4. The cell array computing system of claim 3, wherein any cell in the cell array is further capable of performing mass-sending communication as the origin cell to all cells in a target area, wherein a cell involved in the mass-sending communication and located in the target area is used as the origin cell, or used as the destination cell, or used as both the transit cell and the destination cell, and wherein a cell involved in the mass-sending communication and located outside the target area is used as the origin cell or the transit cell.

5. The cell array computing system of claim 3 or 4, wherein the cells in the cell array further comprise a network controller connected to the microprocessor, the network controller being configured to send, receive, and route outgoing, relayed, or ultimately received data, and further configured to send an interrupt signal to the microprocessor; a second nonvolatile memory is arranged in the network controller, the second nonvolatile memory in all normal cells adjacent to the damaged cell is used for calibrating the damaged cell adjacent to the cell and storing the position of a corresponding replacement cell of the damaged cell in the cell array; in communicating data, the network controller of a neighboring cell of the damaged cell bypasses the damaged cell when performing routing control, and if the damaged cell is one of the end point cell or the end point cell, controls forwarding data to a corresponding replacement cell of the damaged cell.

6. The cell array computing system of claim 1, wherein the cell array is a two-dimensional array, and the one or more redundant cells are reserved as one row or one column of cells in the cell array.

7. The cell array computing system of claim 1, wherein the non-volatile random access memory is an MRAM.
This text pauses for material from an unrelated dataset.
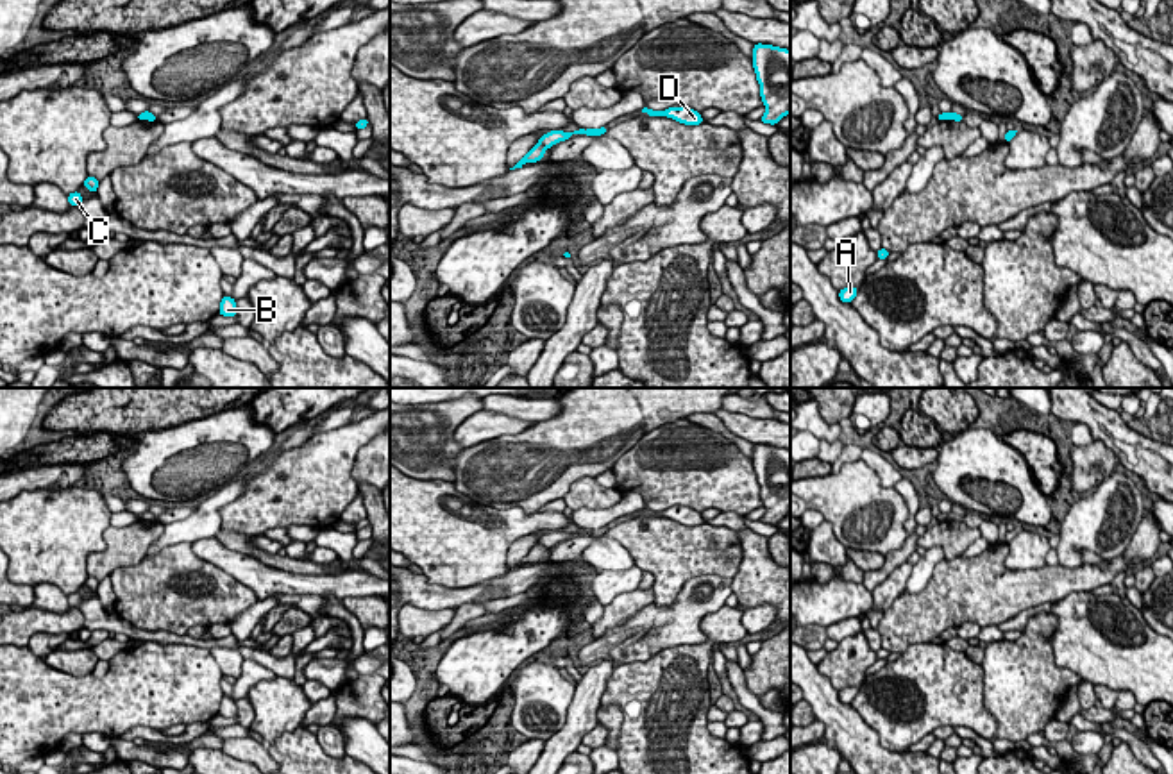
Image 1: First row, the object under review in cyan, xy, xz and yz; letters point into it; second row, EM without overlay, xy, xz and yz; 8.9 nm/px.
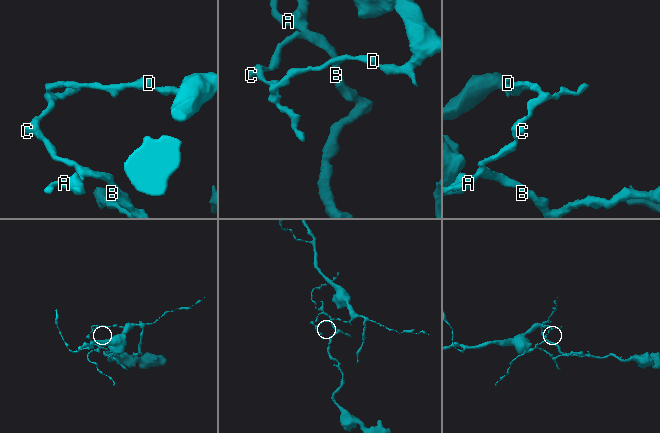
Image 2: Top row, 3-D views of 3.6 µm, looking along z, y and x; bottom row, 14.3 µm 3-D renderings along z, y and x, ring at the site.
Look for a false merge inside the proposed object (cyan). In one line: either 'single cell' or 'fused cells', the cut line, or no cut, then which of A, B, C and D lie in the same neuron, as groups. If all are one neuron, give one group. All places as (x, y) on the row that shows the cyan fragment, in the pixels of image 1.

8. A method of testing a cell array computing system according to any one of claims 1 to 7, comprising:

broadcasting a test program to enable each cell in the cell array to perform self-testing;

if a certain cell A except the spare cell can not pass the test, determining the cell A as a damaged cell, selecting a normal cell from the spare cells as a corresponding replacement cell of the damaged cell, and storing the position of the replaced damaged cell in the cell array in the replacement cell.

9. The method for testing a cell array computing system according to claim 8, wherein after determining that a cell A other than the spare cell is a damaged cell, the damaged cell is further marked in all normal cells adjacent to the damaged cell, and the position of the corresponding replacement cell of the damaged cell in the cell array is stored.